Getting Your Vehicle Ready for Summer
Summer's heat, dust, and stop-and-go traffic will take their toll on your vehicle. Add the effects of last winter, and you could be poised for a breakdown. You can lessen the odds of mechanical failure through periodic maintenance...Your vehicle should last longer and command a higher resale price, too!
Some of the following tips are easy to do; others require a skilled auto technician.
Getting Started--The best planning guide is your owner's manual. Read it; and follow the manufacturer's recommended service schedules.
* Air Conditioning--A Marginally operating system will fail in hot weather. Have the system examined by a qualified technician.
* Cooling System--The greatest cause of summer breakdowns is overheating. The cooling system should be completely flushed and refilled about every 24 months. The level, condition, and concentration of the coolant should be checked periodically. (A 50/50 mix of anti-freeze and water is usually recommended.) Never remove the radiator cap until the engine has thoroughly cooled! The tightness and condition of drive belts, clamps, and hoses should be checked by a pro.
* OIL--Change your oil and oil filter as specified in your manual--more often (every 3,000 miles) if you make frequent short jaunts, extended trips with lots of luggage, or tow a trailer.
* Engine Performance--Replace other filters (air, fuel, PCV, etc.) as recommended--more often in dusty conditions. Get engine driveability problems (hard starts, rough idling, smiling, diminished power, etc.) corrected at a good shop.
* Windshield Wipers--A dirty windshield causes eye fatigue and can pose a safety hazard. Replace worn blades and get plenty of windshield washer solvent.

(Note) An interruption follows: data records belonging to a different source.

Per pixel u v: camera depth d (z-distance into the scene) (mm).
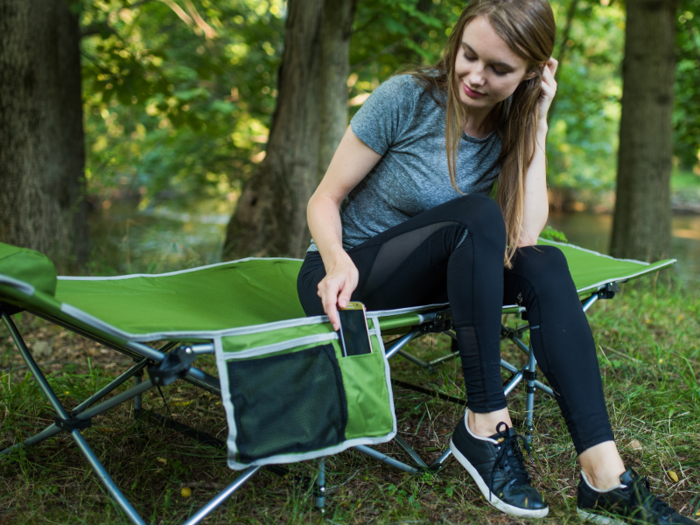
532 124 1481
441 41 4781
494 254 1276
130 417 1767
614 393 1962
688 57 5492
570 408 1267
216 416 1833
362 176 1451
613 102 7020
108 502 1307
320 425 1167
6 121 3102
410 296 1420
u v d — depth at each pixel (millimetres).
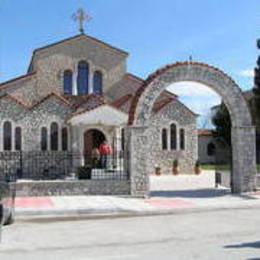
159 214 17672
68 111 38438
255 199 21266
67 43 41406
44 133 38031
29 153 33281
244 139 23500
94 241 12070
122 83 42469
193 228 13930
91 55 41906
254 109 42750
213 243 11406
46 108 38094
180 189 26781
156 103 42406
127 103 40219
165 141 41031
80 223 15500
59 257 10148
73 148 35938
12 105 37531
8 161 31500
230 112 23500
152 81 22422
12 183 21703
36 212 17391
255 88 42375
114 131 37094
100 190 22438
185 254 10094
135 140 22266
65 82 41281
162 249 10758
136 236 12719
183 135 41625
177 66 22625
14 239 12523
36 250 11031
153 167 40375
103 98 40656
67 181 22312
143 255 10102
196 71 22812
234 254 9992
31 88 40438
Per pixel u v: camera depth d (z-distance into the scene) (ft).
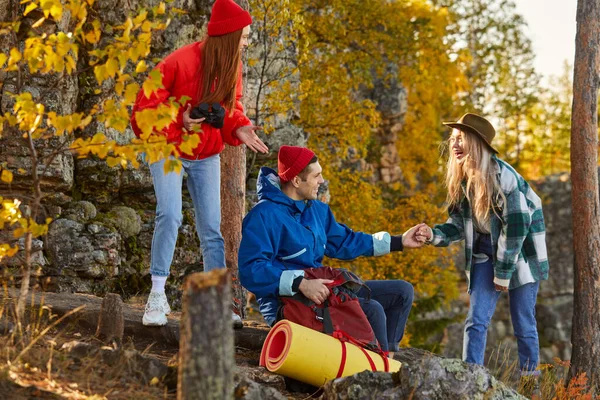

* Tires--Have your tires rotated about every 5,000 miles. Check tire pressures once a month; let the tires "cool down" first. Don't forget your spare, and be sure the jack is in good condition. Examine tires for tread life, uneven wearing, and cupping; check the sidewalls for cuts and nicks. An alignment is warranted if there's uneven tread wear or if your vehicle pulls to one side.
* Brakes--Brakes should be inspected as recommended in your manual, or sooner if you notice pulsations, grabbing, noises, or longer stopping distance. Minor brake problems should be corrected promptly.
* Battery--Batteries can fail any time of year. The only accurate way to detect a weak battery is with professional equipment. Routine care: Scrape away corrosion from posts and cable connections; clean all surfaces; re-tighten all connections. If battery. caps are removable, check the fluid level monthly. Avoid contact with corrosive deposits and battery acid. Wear eye protection and rubber gloves.
* Lights--Inspect all lights and bulbs; replace burned out bulbs; periodically clean dirt and insects from all lenses. To prevent scratching, never use a dry rag.
* Emergencies--Carry some basic tools--ask a technician for suggestions. Also include a first aid kit, flares, and a flashlight. Consider buying a CB radio.